Once the wort is brewed, it goes into fermenters for a couple of weeks. Once the base beer is ready to be carbonated in a separate vessel, called a brite tank, it is infused with the spicy extract.
Fuller has drawn the job of first chopping the peppers and now straining the extract from the peppers and vodka blend, and what comes out smells delicious, like intensely strong, fresh habaneros.
“It’s warming my throat just from smelling it,” Barnes says after a whiff of the strained extract.
From there, the brewers and restaurant owners Liz and Jesse Huot experiment with small amounts to get just the right balance of heat and flavors, finally landing on a beer with a deep amber color that is imminently drinkable but also a bit more complex than you expect after just a sip or two.
You identify it by nose as a malt-forward and lightly smoky ale, with just a hint of the spice and honey. As you continue to take drinks, however, the heat becomes cumulative; it’s never overpowering, but it is assertive. If you like spicy foods, you’ll love Blowin’ Smoke. If not, you should at least be able to appreciate the balance between the many flavors.
When the first tastes go down a week and a half before the release date, everyone involved seems to know the beer hits the mark.
“That’s so good, guys,” Liz says. “It’s perfect.”
Asked how the final infusion of habanero extract came about, Fuller says, “We did a tone of calculating, and I’m not going to lie to you – it came down to an educated guess.”
Jesse Huot, who developed the habanero jam, is pleased. He notes that the B&B burger has been a huge percentage of Grind’s business since the burger was created. The beer, he and Liz believe, will be a perfect pairing. From there, it was a matter of naming it, and several possibilities were tossed around. (My suggestion of Smokey the Beer didn’t make the cut, sadly.)
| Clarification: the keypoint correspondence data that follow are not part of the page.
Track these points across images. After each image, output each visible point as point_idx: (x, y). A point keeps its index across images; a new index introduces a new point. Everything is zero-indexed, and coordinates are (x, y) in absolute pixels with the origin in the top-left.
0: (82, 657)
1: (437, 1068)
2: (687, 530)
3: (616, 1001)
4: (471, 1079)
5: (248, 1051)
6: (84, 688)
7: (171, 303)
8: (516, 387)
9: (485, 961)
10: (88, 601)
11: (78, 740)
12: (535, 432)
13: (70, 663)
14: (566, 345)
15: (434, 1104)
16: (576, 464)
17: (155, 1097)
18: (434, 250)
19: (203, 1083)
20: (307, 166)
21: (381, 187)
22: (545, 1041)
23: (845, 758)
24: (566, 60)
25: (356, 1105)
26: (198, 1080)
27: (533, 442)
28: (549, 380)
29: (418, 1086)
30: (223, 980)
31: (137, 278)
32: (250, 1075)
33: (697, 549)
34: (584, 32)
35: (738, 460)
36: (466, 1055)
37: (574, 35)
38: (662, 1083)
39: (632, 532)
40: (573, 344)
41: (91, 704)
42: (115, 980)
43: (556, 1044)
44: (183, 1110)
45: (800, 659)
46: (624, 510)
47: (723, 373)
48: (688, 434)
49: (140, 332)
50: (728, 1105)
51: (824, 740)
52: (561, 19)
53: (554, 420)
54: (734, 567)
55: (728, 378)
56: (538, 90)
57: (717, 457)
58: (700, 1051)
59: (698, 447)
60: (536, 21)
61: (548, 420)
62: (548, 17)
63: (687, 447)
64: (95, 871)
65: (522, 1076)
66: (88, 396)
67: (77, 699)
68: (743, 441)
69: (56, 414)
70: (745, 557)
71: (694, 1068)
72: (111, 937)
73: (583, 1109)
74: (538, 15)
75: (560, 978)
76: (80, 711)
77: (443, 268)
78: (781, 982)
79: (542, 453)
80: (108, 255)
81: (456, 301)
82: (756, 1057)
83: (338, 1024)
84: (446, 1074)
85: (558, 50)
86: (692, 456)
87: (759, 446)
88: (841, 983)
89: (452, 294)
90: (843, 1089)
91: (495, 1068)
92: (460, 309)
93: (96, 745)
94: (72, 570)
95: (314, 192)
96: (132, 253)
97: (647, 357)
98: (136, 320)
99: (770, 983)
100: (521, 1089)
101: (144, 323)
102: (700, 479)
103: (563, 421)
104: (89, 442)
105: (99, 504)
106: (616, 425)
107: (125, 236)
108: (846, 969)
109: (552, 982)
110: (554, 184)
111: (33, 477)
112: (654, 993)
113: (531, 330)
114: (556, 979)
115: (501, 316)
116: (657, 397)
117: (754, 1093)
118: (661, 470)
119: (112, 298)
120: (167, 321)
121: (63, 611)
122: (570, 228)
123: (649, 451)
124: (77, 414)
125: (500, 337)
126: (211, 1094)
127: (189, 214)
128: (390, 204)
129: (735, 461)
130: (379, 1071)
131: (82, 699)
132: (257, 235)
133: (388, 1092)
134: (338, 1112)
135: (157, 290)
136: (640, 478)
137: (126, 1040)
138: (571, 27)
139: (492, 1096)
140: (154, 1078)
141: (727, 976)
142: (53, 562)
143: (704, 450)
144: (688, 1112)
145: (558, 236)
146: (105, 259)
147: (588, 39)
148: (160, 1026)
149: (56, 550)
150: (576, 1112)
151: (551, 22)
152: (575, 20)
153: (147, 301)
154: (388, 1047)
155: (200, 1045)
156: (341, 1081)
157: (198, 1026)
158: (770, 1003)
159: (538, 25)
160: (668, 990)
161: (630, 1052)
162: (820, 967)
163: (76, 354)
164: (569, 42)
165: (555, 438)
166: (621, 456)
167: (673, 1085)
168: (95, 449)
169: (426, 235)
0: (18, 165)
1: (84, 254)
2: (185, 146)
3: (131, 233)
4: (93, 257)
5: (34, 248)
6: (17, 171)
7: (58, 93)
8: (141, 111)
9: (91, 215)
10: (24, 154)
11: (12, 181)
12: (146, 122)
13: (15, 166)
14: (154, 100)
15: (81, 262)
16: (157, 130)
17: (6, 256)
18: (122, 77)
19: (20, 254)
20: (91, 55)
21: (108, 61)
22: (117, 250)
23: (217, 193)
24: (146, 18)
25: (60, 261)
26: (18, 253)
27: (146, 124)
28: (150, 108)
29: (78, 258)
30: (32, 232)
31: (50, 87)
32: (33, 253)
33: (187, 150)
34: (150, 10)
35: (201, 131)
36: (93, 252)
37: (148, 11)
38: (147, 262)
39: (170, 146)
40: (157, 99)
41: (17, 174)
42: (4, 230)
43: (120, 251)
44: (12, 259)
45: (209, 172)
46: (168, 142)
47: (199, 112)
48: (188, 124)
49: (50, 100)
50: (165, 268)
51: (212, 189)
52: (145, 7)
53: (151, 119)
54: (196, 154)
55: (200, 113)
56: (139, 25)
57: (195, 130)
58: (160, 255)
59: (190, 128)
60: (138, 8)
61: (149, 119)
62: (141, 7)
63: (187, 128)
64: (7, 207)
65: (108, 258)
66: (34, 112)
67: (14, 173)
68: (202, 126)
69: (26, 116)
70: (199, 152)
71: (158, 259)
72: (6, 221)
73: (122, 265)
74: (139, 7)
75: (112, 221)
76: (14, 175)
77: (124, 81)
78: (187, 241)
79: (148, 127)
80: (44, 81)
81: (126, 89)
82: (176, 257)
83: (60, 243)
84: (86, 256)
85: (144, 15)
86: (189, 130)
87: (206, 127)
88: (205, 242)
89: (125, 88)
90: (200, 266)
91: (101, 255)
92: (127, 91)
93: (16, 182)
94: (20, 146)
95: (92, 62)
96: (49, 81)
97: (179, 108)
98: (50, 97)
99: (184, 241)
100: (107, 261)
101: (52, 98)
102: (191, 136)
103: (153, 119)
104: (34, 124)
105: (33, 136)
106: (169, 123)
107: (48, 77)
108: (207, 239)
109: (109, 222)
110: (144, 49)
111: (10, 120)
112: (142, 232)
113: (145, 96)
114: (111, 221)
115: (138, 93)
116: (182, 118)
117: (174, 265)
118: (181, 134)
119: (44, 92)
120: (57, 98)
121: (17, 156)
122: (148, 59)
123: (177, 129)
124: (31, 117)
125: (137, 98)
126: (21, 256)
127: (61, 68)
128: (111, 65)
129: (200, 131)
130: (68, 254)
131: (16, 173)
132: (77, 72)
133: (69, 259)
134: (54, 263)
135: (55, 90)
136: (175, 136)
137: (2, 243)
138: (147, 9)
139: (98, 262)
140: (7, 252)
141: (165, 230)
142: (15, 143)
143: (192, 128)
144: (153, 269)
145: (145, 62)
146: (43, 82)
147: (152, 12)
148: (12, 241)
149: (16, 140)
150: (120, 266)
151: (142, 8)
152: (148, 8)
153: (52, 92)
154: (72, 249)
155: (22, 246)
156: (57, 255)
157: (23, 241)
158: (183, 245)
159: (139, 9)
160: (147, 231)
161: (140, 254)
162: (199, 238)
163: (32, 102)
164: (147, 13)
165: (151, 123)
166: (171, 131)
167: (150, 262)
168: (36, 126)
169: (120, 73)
But for Great Flood’s owners/brewers, it was an eventful and successful 100th beer. “I think we’ll sell a lot of it,” Fuller says.
And for the Huots, it has simply been a memorable process.
“It’s really, on a nerd level, exciting that somebody wants to work with us on a beer,” Jesse says. “We’re not the cool restaurant people.”
G&G Blowin’ Smoke will be tapped at 6 p.m. this Saturday. Cain says he expects the beer to last a while, but anything goes if it catches fire.